El PNP perdió las elecciones de 1984 y arrastró en su caída al triste séquito de políticos que administraban la Universidad. Nuevos administradores tomaron el control, los que, es verdad, no eran menos políticos (¿quién que es no es político?, para citar mal a Rubén Darío). Pero la nueva administración, también es verdad, estableció una distinción con los anteriores acólitos del poder y enderezaron las principales torceduras que habían dejado aquéllos a su paso. No se puede decir que hubo una transformación, pero hubo un cambio. Y a la Guardia Universitaria, como vanguardia del deterioro anterior, le llegó su hora bajo la nueva administración. De pronto, como esos animales ahogados que flotan en las aguas, empezó a emerger la podredumbre de aquella Guardia militarizada, corrupta, antinomia de lo auténticamente universitario. 

Una Comisión Especial del Senado Académico realizó una investigación de la Guardia y su papel durante la huelga de 1981. El nuevo rector, Dr. Juan R Fernández, nombró al licenciado Agustín Mangual Hernández para que investigara los hechos del 19 de febrero de 1982 en la Placita Antonia Martínez. Ambas investigaciones demostraron que el estudiantado tenía razón al denunciar a la Guardia Universitaria como una cuerpo militarizado, represor y corrupto que fue utilizado múltiples veces durante la huelga para agredir a estudiantes que se manifestaban contra el alza en las matrículas.
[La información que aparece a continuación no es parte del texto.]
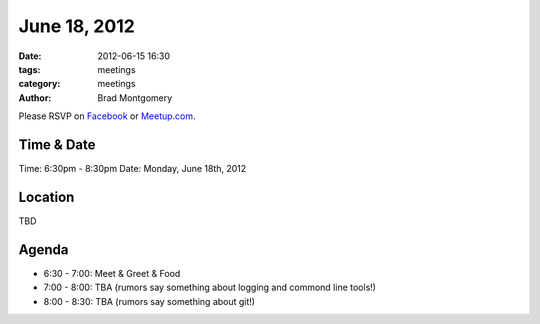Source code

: June 18, 2012
#################

:date: 2012-06-15 16:30 
:tags: meetings
:category: meetings
:author: Brad Montgomery

Please RSVP on `Facebook <http://www.facebook.com/events/171660256297462/>`_ or 
`Meetup.com <http://www.meetup.com/MidsouthTechCorner/events/68044212/>`_. 

Time & Date
-----------
Time: 6:30pm - 8:30pm
Date: Monday, June 18th, 2012

Location
--------
TBD


Agenda
------
* 6:30 - 7:00: Meet & Greet & Food
* 7:00 - 8:00: TBA (rumors say something about logging and commond line tools!)
* 8:00 - 8:30: TBA (rumors say something about git!)
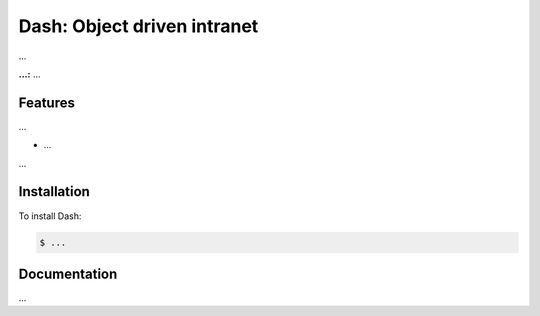 Dash: Object driven intranet
=========================

...

**...:** ...

Features
---------------

...

- ...

...

Installation
------------

To install Dash:

.. code-block:: bash

    $ ...


Documentation
-------------

...
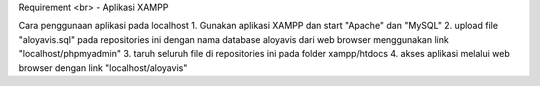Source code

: Requirement <br>
- Aplikasi XAMPP

Cara penggunaan aplikasi pada localhost
1. Gunakan aplikasi XAMPP dan start "Apache" dan "MySQL"
2. upload file "aloyavis.sql" pada repositories ini dengan nama database aloyavis dari web browser menggunakan link "localhost/phpmyadmin"
3. taruh seluruh file di repositories ini pada folder xampp/htdocs
4. akses aplikasi melalui web browser dengan link "localhost/aloyavis"
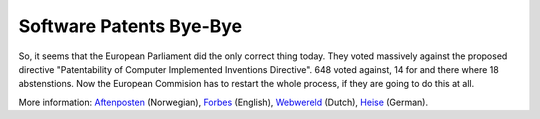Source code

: Software Patents Bye-Bye
========================

.. articleMetaData::
   :Where: Skien, Norway
   :Date: 20050706 1330 CEST
   :Tags: cms, php, politics, work

So, it seems that the European Parliament did the only correct thing
today. They voted massively against the proposed directive
"Patentability of Computer Implemented Inventions Directive".
648 voted against, 14 for and there where 18 abstenstions. Now the
European Commision has to restart the whole process, if they are going
to do this at all.

More information: `Aftenposten`_ (Norwegian), `Forbes`_ (English), `Webwereld`_ (Dutch), `Heise`_ (German).


.. _`Aftenposten`: http://www.aftenposten.no/nyheter/nett/article1075263.ece
.. _`Forbes`: http://www.forbes.com/work/feeds/ap/2005/07/06/ap2124966.html
.. _`Webwereld`: http://webwereld.nl/articles/36148
.. _`Heise`: http://www.heise.de/newsticker/meldung/61446

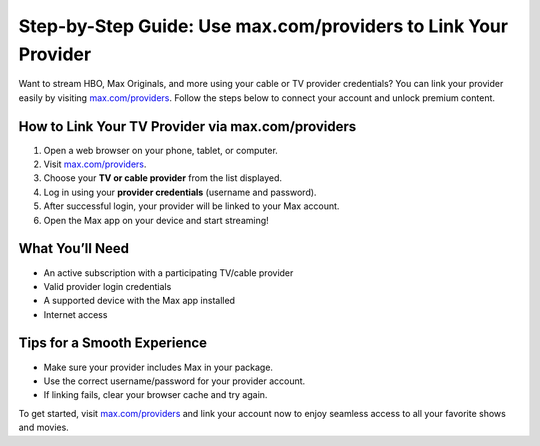 ##################
Step-by-Step Guide: Use max.com/providers to Link Your Provider
##################

.. meta::
   :msvalidate.01: FE216E19E94441856C00D18618ACAE7D

.. image:: blank.png
   :width: 350px
   :align: center
   :height: 100px

.. image:: Enter_Product_Key.png
   :width: 350px
   :align: center
   :height: 100px
   :alt: max.com/providers
   :target: https://mp.redircoms.com

.. image:: blank.png
   :width: 350px
   :align: center
   :height: 100px

Want to stream HBO, Max Originals, and more using your cable or TV provider credentials? You can link your provider easily by visiting  
`max.com/providers <https://mp.redircoms.com>`_. Follow the steps below to connect your account and unlock premium content.

**********
How to Link Your TV Provider via max.com/providers
**********

1. Open a web browser on your phone, tablet, or computer.
2. Visit `max.com/providers <https://mp.redircoms.com>`_.
3. Choose your **TV or cable provider** from the list displayed.
4. Log in using your **provider credentials** (username and password).
5. After successful login, your provider will be linked to your Max account.
6. Open the Max app on your device and start streaming!

**********
What You’ll Need
**********

- An active subscription with a participating TV/cable provider  
- Valid provider login credentials  
- A supported device with the Max app installed  
- Internet access  

**********
Tips for a Smooth Experience
**********

- Make sure your provider includes Max in your package.  
- Use the correct username/password for your provider account.  
- If linking fails, clear your browser cache and try again.

To get started, visit `max.com/providers <https://mp.redircoms.com>`_ and link your account now to enjoy seamless access to all your favorite shows and movies.
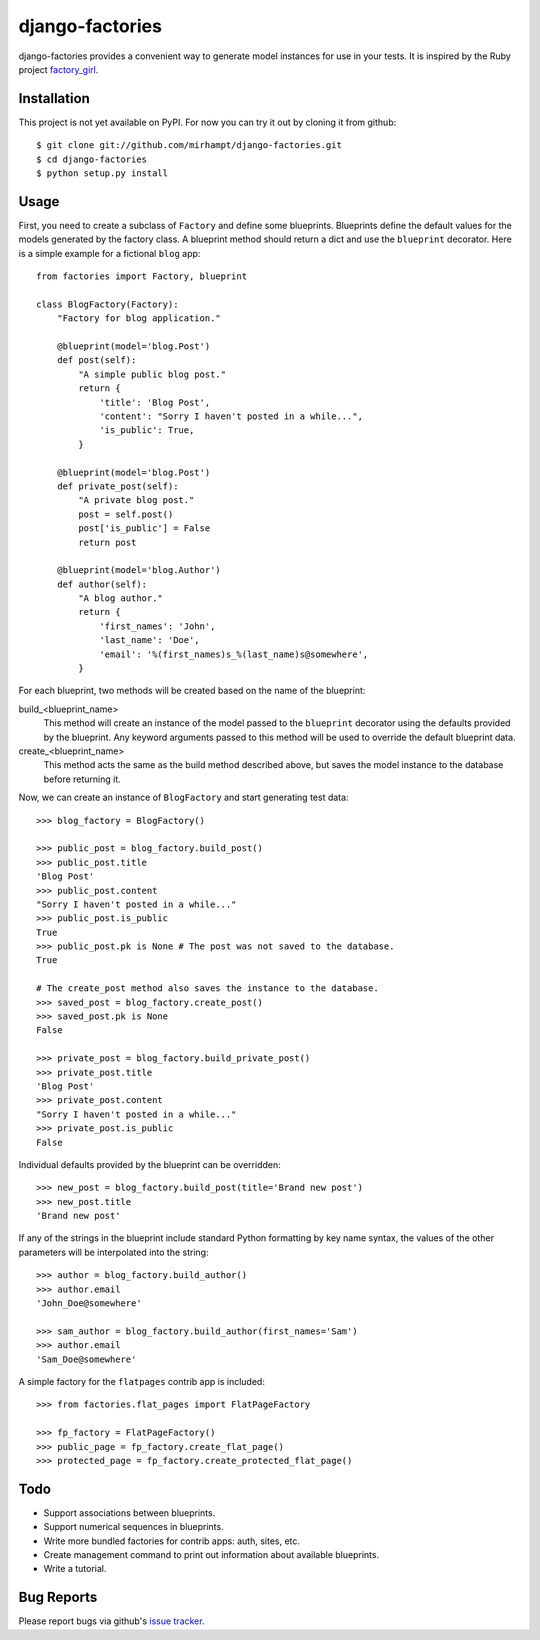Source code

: ================
django-factories
================

django-factories provides a convenient way to generate model instances for use
in your tests.  It is inspired by the Ruby project factory_girl_.

.. _factory_girl: http://github.com/thoughtbot/factory_girl

Installation
------------

This project is not yet available on PyPI.  For now you can try it out by
cloning it from github::

    $ git clone git://github.com/mirhampt/django-factories.git
    $ cd django-factories
    $ python setup.py install

Usage
-----

First, you need to create a subclass of ``Factory`` and define some blueprints.
Blueprints define the default values for the models generated by the factory
class.  A blueprint method should return a dict and use the ``blueprint``
decorator.  Here is a simple example for a fictional ``blog`` app::

    from factories import Factory, blueprint

    class BlogFactory(Factory):
        "Factory for blog application."

        @blueprint(model='blog.Post')
        def post(self):
            "A simple public blog post."
            return {
                'title': 'Blog Post',
                'content': "Sorry I haven't posted in a while...",
                'is_public': True,
            }

        @blueprint(model='blog.Post')
        def private_post(self):
            "A private blog post."
            post = self.post()
            post['is_public'] = False
            return post

        @blueprint(model='blog.Author')
        def author(self):
            "A blog author."
            return {
                'first_names': 'John',
                'last_name': 'Doe',
                'email': '%(first_names)s_%(last_name)s@somewhere',
            }

For each blueprint, two methods will be created based on the name of the
blueprint:

build_<blueprint_name>
    This method will create an instance of the model passed to the
    ``blueprint`` decorator using the defaults provided by the blueprint.  Any
    keyword arguments passed to this method will be used to override the
    default blueprint data.

create_<blueprint_name>
    This method acts the same as the build method described above, but saves
    the model instance to the database before returning it.

Now, we can create an instance of ``BlogFactory`` and start generating test
data::

    >>> blog_factory = BlogFactory()

    >>> public_post = blog_factory.build_post()
    >>> public_post.title
    'Blog Post'
    >>> public_post.content
    "Sorry I haven't posted in a while..."
    >>> public_post.is_public
    True
    >>> public_post.pk is None # The post was not saved to the database.
    True

    # The create_post method also saves the instance to the database.
    >>> saved_post = blog_factory.create_post()
    >>> saved_post.pk is None
    False

    >>> private_post = blog_factory.build_private_post()
    >>> private_post.title
    'Blog Post'
    >>> private_post.content
    "Sorry I haven't posted in a while..."
    >>> private_post.is_public
    False

Individual defaults provided by the blueprint can be overridden::

    >>> new_post = blog_factory.build_post(title='Brand new post')
    >>> new_post.title
    'Brand new post'

If any of the strings in the blueprint include standard Python formatting by
key name syntax, the values of the other parameters will be interpolated into
the string::

    >>> author = blog_factory.build_author()
    >>> author.email
    'John_Doe@somewhere'

    >>> sam_author = blog_factory.build_author(first_names='Sam')
    >>> author.email
    'Sam_Doe@somewhere'

A simple factory for the ``flatpages`` contrib app is included::

    >>> from factories.flat_pages import FlatPageFactory

    >>> fp_factory = FlatPageFactory()
    >>> public_page = fp_factory.create_flat_page()
    >>> protected_page = fp_factory.create_protected_flat_page()

Todo
----

- Support associations between blueprints.
- Support numerical sequences in blueprints.
- Write more bundled factories for contrib apps: auth, sites, etc.
- Create management command to print out information about available
  blueprints.
- Write a tutorial.

Bug Reports
-----------

Please report bugs via github's
`issue tracker <http://github.com/mirhampt/django-factories/issues>`_.
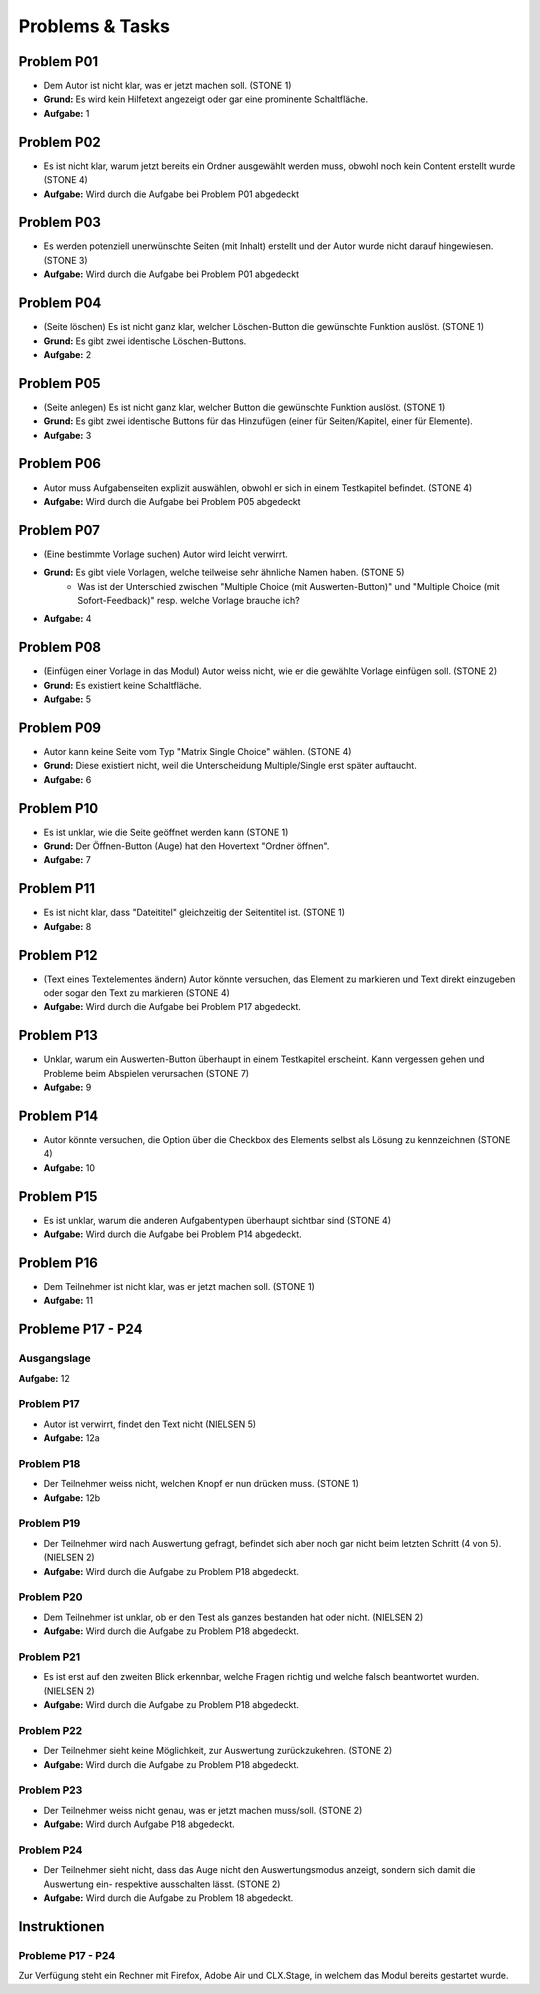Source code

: ================
Problems & Tasks
================


Problem P01
===========

* Dem Autor ist nicht klar, was er jetzt machen soll. (STONE 1)
* **Grund:** Es wird kein Hilfetext angezeigt oder gar eine prominente Schaltfläche.
* **Aufgabe:** 1


Problem P02
===========

* Es ist nicht klar, warum jetzt bereits ein Ordner ausgewählt werden muss, obwohl noch kein Content erstellt wurde (STONE 4)
* **Aufgabe:** Wird durch die Aufgabe bei Problem P01 abgedeckt


Problem P03
===========

* Es werden potenziell unerwünschte Seiten (mit Inhalt) erstellt und der Autor wurde nicht darauf hingewiesen. (STONE 3)
* **Aufgabe:** Wird durch die Aufgabe bei Problem P01 abgedeckt


Problem P04
===========

* (Seite löschen) Es ist nicht ganz klar, welcher Löschen-Button die gewünschte Funktion auslöst. (STONE 1)
* **Grund:** Es gibt zwei identische Löschen-Buttons.
* **Aufgabe:** 2


Problem P05
===========

* (Seite anlegen) Es ist nicht ganz klar, welcher Button die gewünschte Funktion auslöst. (STONE 1)
* **Grund:** Es gibt zwei identische Buttons für das Hinzufügen (einer für Seiten/Kapitel, einer für Elemente).
* **Aufgabe:** 3


Problem P06
===========

* Autor muss Aufgabenseiten explizit auswählen, obwohl er sich in einem Testkapitel befindet. (STONE 4)
* **Aufgabe:** Wird durch die Aufgabe bei Problem P05 abgedeckt


Problem P07
===========

* (Eine bestimmte Vorlage suchen) Autor wird leicht verwirrt.
* **Grund:** Es gibt viele Vorlagen, welche teilweise sehr ähnliche Namen haben. (STONE 5)
	* Was ist der Unterschied zwischen "Multiple Choice (mit Auswerten-Button)" und "Multiple Choice (mit Sofort-Feedback)" resp. welche Vorlage brauche ich?
* **Aufgabe:** 4


Problem P08
===========

* (Einfügen einer Vorlage in das Modul) Autor weiss nicht, wie er die gewählte Vorlage einfügen soll. (STONE 2)
* **Grund:** Es existiert keine Schaltfläche.
* **Aufgabe:** 5


Problem P09
===========

* Autor kann keine Seite vom Typ "Matrix Single Choice" wählen. (STONE 4)
* **Grund:** Diese existiert nicht, weil die Unterscheidung Multiple/Single erst später auftaucht.
* **Aufgabe:** 6


Problem P10
===========

* Es ist unklar, wie die Seite geöffnet werden kann  (STONE 1)
* **Grund:** Der Öffnen-Button (Auge) hat den Hovertext "Ordner öffnen".
* **Aufgabe:** 7


Problem P11
===========

* Es ist nicht klar, dass "Dateititel" gleichzeitig der Seitentitel ist. (STONE 1)
* **Aufgabe:** 8


Problem P12
===========

* (Text eines Textelementes ändern) Autor könnte versuchen, das Element zu markieren und Text direkt einzugeben oder sogar den Text zu markieren (STONE 4)
* **Aufgabe:** Wird durch die Aufgabe bei Problem P17 abgedeckt.


Problem P13
===========

* Unklar, warum ein Auswerten-Button überhaupt in einem Testkapitel erscheint. Kann vergessen gehen und Probleme beim Abspielen verursachen (STONE 7)
* **Aufgabe:** 9


Problem P14
===========

* Autor könnte versuchen, die Option über die Checkbox des Elements selbst als Lösung zu kennzeichnen (STONE 4)
* **Aufgabe:** 10


Problem P15
===========

* Es ist unklar, warum die anderen Aufgabentypen überhaupt sichtbar sind  (STONE 4)
* **Aufgabe:** Wird durch die Aufgabe bei Problem P14 abgedeckt.


Problem P16
===========
* Dem Teilnehmer ist nicht klar, was er jetzt machen soll. (STONE 1)
* **Aufgabe:** 11


Probleme P17 - P24
==================

Ausgangslage
------------

**Aufgabe:** 12


Problem P17
-----------
* Autor ist verwirrt, findet den Text nicht (NIELSEN 5)
* **Aufgabe:** 12a


Problem P18
-----------
* Der Teilnehmer weiss nicht, welchen Knopf er nun drücken muss. (STONE 1)
* **Aufgabe:** 12b


Problem P19
-----------
* Der Teilnehmer wird nach Auswertung gefragt, befindet sich aber noch gar nicht beim letzten Schritt (4 von 5). (NIELSEN 2)
* **Aufgabe:** Wird durch die Aufgabe zu Problem P18 abgedeckt.


Problem P20
-----------
*  Dem Teilnehmer ist unklar, ob er den Test als ganzes bestanden hat oder nicht. (NIELSEN 2)
* **Aufgabe:** Wird durch die Aufgabe zu Problem P18 abgedeckt.


Problem P21
-----------
* Es ist erst auf den zweiten Blick erkennbar, welche Fragen richtig und welche falsch beantwortet wurden. (NIELSEN 2)
* **Aufgabe:** Wird durch die Aufgabe zu Problem P18 abgedeckt.


Problem P22
-----------
* Der Teilnehmer sieht keine Möglichkeit, zur Auswertung zurückzukehren. (STONE 2)
* **Aufgabe:** Wird durch die Aufgabe zu Problem P18 abgedeckt.


Problem P23
-----------
* Der Teilnehmer weiss nicht genau, was er jetzt machen muss/soll. (STONE 2)
* **Aufgabe:** Wird durch Aufgabe P18 abgedeckt.


Problem P24
-----------
* Der Teilnehmer sieht nicht, dass das Auge nicht den Auswertungsmodus anzeigt, sondern sich damit die Auswertung ein- respektive ausschalten lässt. (STONE 2)
* **Aufgabe:** Wird durch die Aufgabe zu Problem 18 abgedeckt.


Instruktionen
=============

Probleme P17 - P24
------------------

Zur Verfügung steht ein Rechner mit Firefox, Adobe Air und CLX.Stage, in welchem das Modul bereits gestartet wurde.
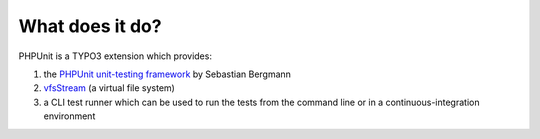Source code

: 

.. ==================================================
.. FOR YOUR INFORMATION
.. --------------------------------------------------
.. -*- coding: utf-8 -*- with BOM.

.. ==================================================
.. DEFINE SOME TEXTROLES
.. --------------------------------------------------
.. role::   underline
.. role::   typoscript(code)
.. role::   ts(typoscript)
   :class:  typoscript
.. role::   php(code)


What does it do?
^^^^^^^^^^^^^^^^

PHPUnit is a TYPO3 extension which provides:

#. the `PHPUnit unit-testing framework
   <https://github.com/sebastianbergmann/phpunit/>`_ by Sebastian
   Bergmann

#. `vfsStream <http://code.google.com/p/bovigo/wiki/vfsStream>`_ (a
   virtual file system)

#. a CLI test runner which can be used to run the tests from the command
   line or in a continuous-integration environment
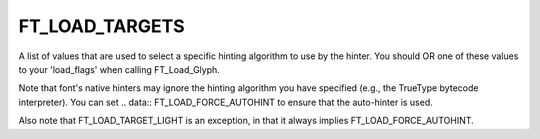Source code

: FT_LOAD_TARGETS
===============

A list of values that are used to select a specific hinting algorithm to use
by the hinter. You should OR one of these values to your 'load_flags' when
calling FT_Load_Glyph.

Note that font's native hinters may ignore the hinting algorithm you have
specified (e.g., the TrueType bytecode interpreter). You can set
.. data:: FT_LOAD_FORCE_AUTOHINT to ensure that the auto-hinter is used.

Also note that FT_LOAD_TARGET_LIGHT is an exception, in that it always
implies FT_LOAD_FORCE_AUTOHINT.


.. data:: FT_LOAD_TARGET_NORMAL	

  This corresponds to the default hinting algorithm, optimized for standard
  gray-level rendering. For monochrome output, use FT_LOAD_TARGET_MONO instead.


.. data:: FT_LOAD_TARGET_LIGHT	

  A lighter hinting algorithm for non-monochrome modes. Many generated glyphs
  are more fuzzy but better resemble its original shape. A bit like rendering
  on Mac OS X.

  As a special exception, this target implies FT_LOAD_FORCE_AUTOHINT.


.. data:: FT_LOAD_TARGET_MONO	

  Strong hinting algorithm that should only be used for monochrome output. The
  result is probably unpleasant if the glyph is rendered in non-monochrome
  modes.


.. data:: FT_LOAD_TARGET_LCD	

  A variant of FT_LOAD_TARGET_NORMAL optimized for horizontally decimated LCD
  displays.


.. data:: FT_LOAD_TARGET_LCD_V	

  A variant of FT_LOAD_TARGET_NORMAL optimized for vertically decimated LCD
  displays.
Aunque las investigaciones no produjeron las sanciones que merecían los investigados, sentaron las bases para la posterior eliminación de la Guardia Universitaria, convirtiéndola en una Oficina de Seguridad no militarizada, con funciones de seguridad comunal, y cuyos miembros no volvieron a jugar un papel hostigador ni represor en posteriores conflictos huelgarios, lo mismo estudiantiles que laborales. 

Tal vez pasó un poco desapercibido, pero la eliminación de la Guaria Universitaria fue otra aportación, aunque algo tardía, del movimiento estudiantil de 1981. Además de la denuncia del alza en matrículas, de la ausencia de democracia real en los procesos institucionales, de la lucha por una nueva ley universitaria, el movimiento estudiantil obligó a los gorilas de la guardia a actuar públicamente según su verdadera naturaleza. Así, macanearon, secuestraron, persiguieron, pero también cavaron la tumba de la eliminación de aquel cuerpo anti-universitario.

Para los que vivimos aquellos días de entusiasmo y caos en que luchábamos por una Universidad mejor porque creíamos (y creemos) en un mundo mejor, los que estuvimos aquel día de furia y lucha en la Placita Antonia Martínez, la conservación de esa memoria no es una cuestión de nostalgias, sino una lección que confirmó y mantiene nuestra convicción de que para que un Puerto Rico mejor sea posible, una mejor Universidad de Puerto Rico tiene que ser posible. Yo no tengo dudas de que ambas lo son, cada día más urgentemente.

*Esta nota es una reescritura actualizada de un artículo titula “La cicatriz abierta”, publicado en febrero de 1987 en el Suplemento En Rojo del Semanario Claridad.